Tax benefits aside, one of the biggest upsides of preferred shares is that they can provide not only fixed income, but also some certainty as to when their holders will get paid.

But investors should make sure they pick high-quality stock, since there are different types of preferred shares and, just like fixed-income securities, they have a credit rating attached to them.

Banks and utilities companies, for example, tend to be rated a bit higher than some smaller companies, which may not be as actively traded.

"All the big blue chip companies in Canada tend to have a higher than average credit ratings, but when you get into some preferred shares of companies that don't have that credit rating, investors have to know that the dividends can be reduced or even eliminated at any time," Strano said.

Some also have call dates, just like bonds do, so that investors can expect a timely repayment of their principle, while others are in perpetuity, which means a holder may not know when he or she will get the money.

Perpetual preferred shares are also more sensitive to interest rate changes, which tend to move in the opposite direction of the market value of preferred shares.

Tom Hamza, president of the Investor Education Fund, said that while preferred shares offer a middle ground between bonds and more volatile, lower-yield investments, people need to understand how they function and that they may be affected by interest rate changes.

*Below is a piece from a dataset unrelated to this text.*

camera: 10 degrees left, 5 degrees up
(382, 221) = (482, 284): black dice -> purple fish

"There are other real reasons why many people don't have them in their portfolio. . . . They're not as common as common shares — things like liquidity are important for some people and there isn't a great deal of liquidity in most of them," Hamza said.

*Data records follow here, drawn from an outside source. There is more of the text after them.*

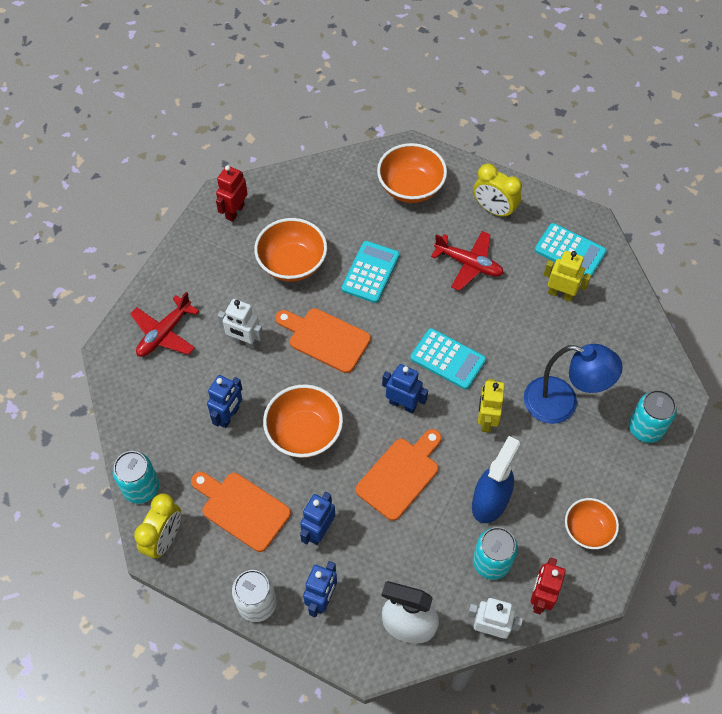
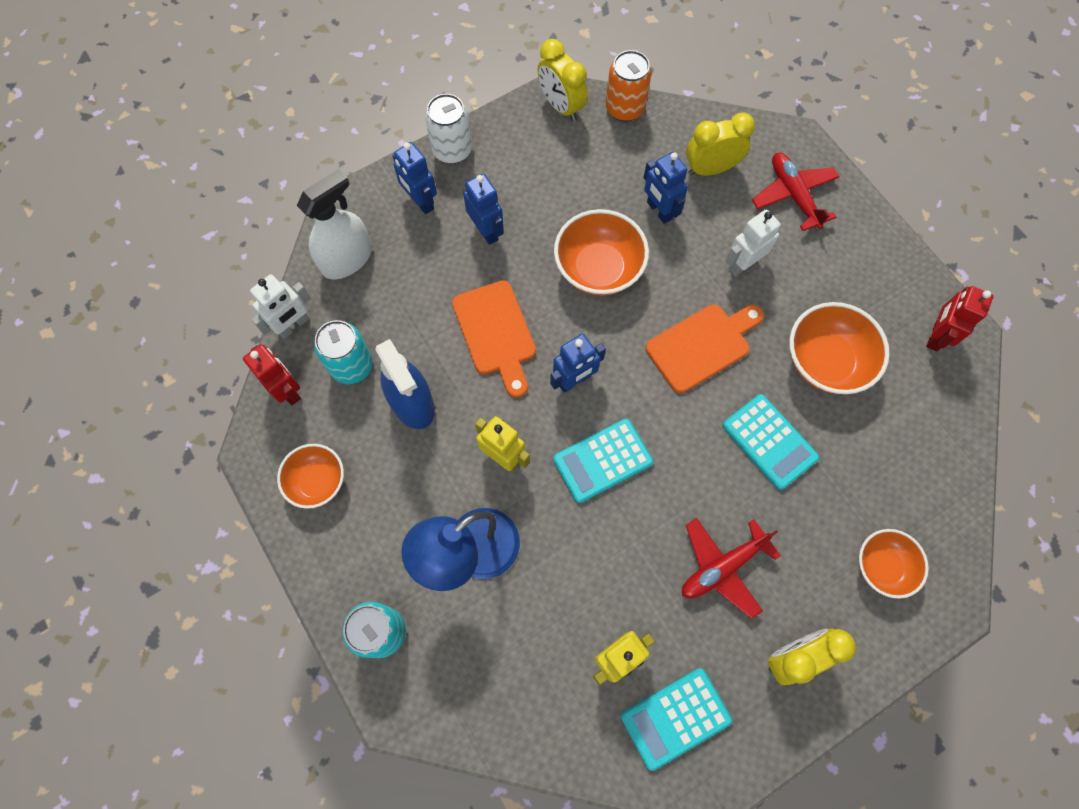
camera: 120 degrees right, 10 degrees up
(141, 488) = (624, 108): turquoise can -> orange can
(170, 398) = (710, 169): none -> yellow clock
(235, 211) = (935, 336): red robot -> red robot turned 120 degrees counterclockwise
(242, 509) = (551, 178): orange cutting board -> none
(410, 188) = (882, 566): orange bowl -> orange bowl, size x0.65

"Certainly my impression is that there's a lot of people who ignore them, simply because they're complicated and in some ways different from everything else in their portfolio because they take almost a hybrid position."

Experts agree that risk isn't something many investors are comfortable with after the 2008 downturn, but many also say that if investors limit individual stocks to no more than five per cent of their portfolio they can reap some rewards.

"As long as investors can go through and do their homework and select the right one, they do have an appropriate place in some people's portfolios, in the appropriate amount," Strano said.

"It really depends what the investor's tolerance is for risk," he said. "Preferred shares tend to be a little bit more risky ... so we want to make sure that investors have a relatively moderate tolerance for risk."

A financial adviser would also want to make sure there's not too much overlap with other investments in the portfolio, and that buyers understand that preferred shares tend to act and trade more like a fixed income security than like the underlying common shares of the same company, he added.

"Typically, the reason an investor will take these kinds of investments is for the income that they produce, so you shouldn't be too worried about the market value of them, but you have to be aware that that risk does exist," Strano said.

James Hymas, president of Hymas Investment Management in Toronto, said preferred shares, which have taken a hit as investors speculate about what the U.S. Federal Reserve will do about its tapering program, are currently more attractive relative to bonds than they have been since the credit crunch.

"I believe that people will be nibbling away at the preferred shares market," Hymas said. "No taxable investor should own more than a bare minimum of long-term corporate bonds because preferred shares are much more attractive than long-term corporate bonds at this point."

So do your homework, decide how much you're willing to risk and speak with a financial adviser to see if the upside of investing in preferred shares outweighs the negatives for you.